[How to complete this task] Please state the percentage by which fuel costs rose, according to the text on the airline's annual results.

[Reading text]

Scheduled passenger revenues increased by 22% to €2,827.9m due to an 8% rise in booked passengers and a 12% increase in average fares.  Load factor was up 1% to 83%.

 

Ancillary revenues increased by 21% to €801.6m, faster than the 8% increase in passenger volume, due to a 12% rise in average ancillary revenue per passenger driven by improved product mix and higher internet related revenues.

 

Total operating expenses increased by 20% to €3,113.3m due to the 37% increase in fuel costs and a 3% increase in unit costs excluding fuel.

 

Staff costs increased by 11% to €371.5m due to a 15% increase in the average headcount to 8,069.

 

Depreciation and amortisation increased by 16% to €273.0m due to an additional 44, lower cost, 'owned' aircraft in the fleet this period compared to the year ended March 31, 2010.

 

Fuel costs increased by 37% to €1,226.7m primarily due to higher fuel prices and the increased number of hours flown.

 

Maintenance costs increased by 9% to €93.9m due to a 6% increase in the weighted average number of leased aircraft, the hand back costs associated with the return of 10 leased aircraft, and additional line maintenance costs due to the commencement of new bases. 

 

Aircraft rental costs were marginally down at €95.2m, due to lower lease costs on newly delivered aircraft.

 

Route charges are up 22% to €410.5m due to an increased number of sectors flown, the longer sector length and higher average rates charged by Eurocontrol.

 

Airport & handling charges increased by 7% to €490.9m, reflecting the 8% increase in passenger numbers, offset by lower charges at new airports and bases launched.

 

Marketing, distribution & other increased by 5% to €151.6m, reflecting the higher level of activity and increased airport commissions on revenues generated.

 

Operating margin increased by 1% to 14% due to the reasons outlined above and operating profits have increased by 28% to €516.2m.

 

Finance income increased by 16% to €27.2m primarily due to improved deposit yields.  Finance expense increased by 28% to €92.2m due to the drawdown of additional debt to finance the purchase of new aircraft.

 

Adjusted net margin was 11%, similar to March 31, 2010.

[Data for analysis]
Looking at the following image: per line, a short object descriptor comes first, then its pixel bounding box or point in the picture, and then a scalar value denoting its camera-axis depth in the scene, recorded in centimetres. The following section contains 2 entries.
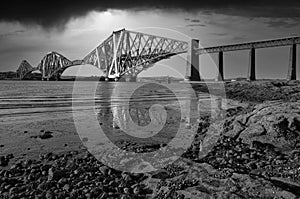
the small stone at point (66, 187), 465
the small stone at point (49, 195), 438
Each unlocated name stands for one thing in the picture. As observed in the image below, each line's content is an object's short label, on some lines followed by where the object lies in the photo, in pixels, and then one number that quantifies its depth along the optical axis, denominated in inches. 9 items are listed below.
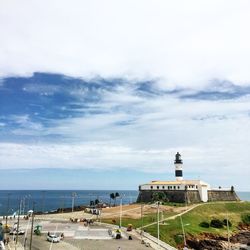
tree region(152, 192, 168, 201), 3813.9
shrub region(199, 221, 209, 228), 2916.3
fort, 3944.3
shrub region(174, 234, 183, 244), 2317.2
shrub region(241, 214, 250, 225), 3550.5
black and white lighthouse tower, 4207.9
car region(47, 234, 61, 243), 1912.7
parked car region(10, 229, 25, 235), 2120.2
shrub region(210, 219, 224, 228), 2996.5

[Problem solution] 37%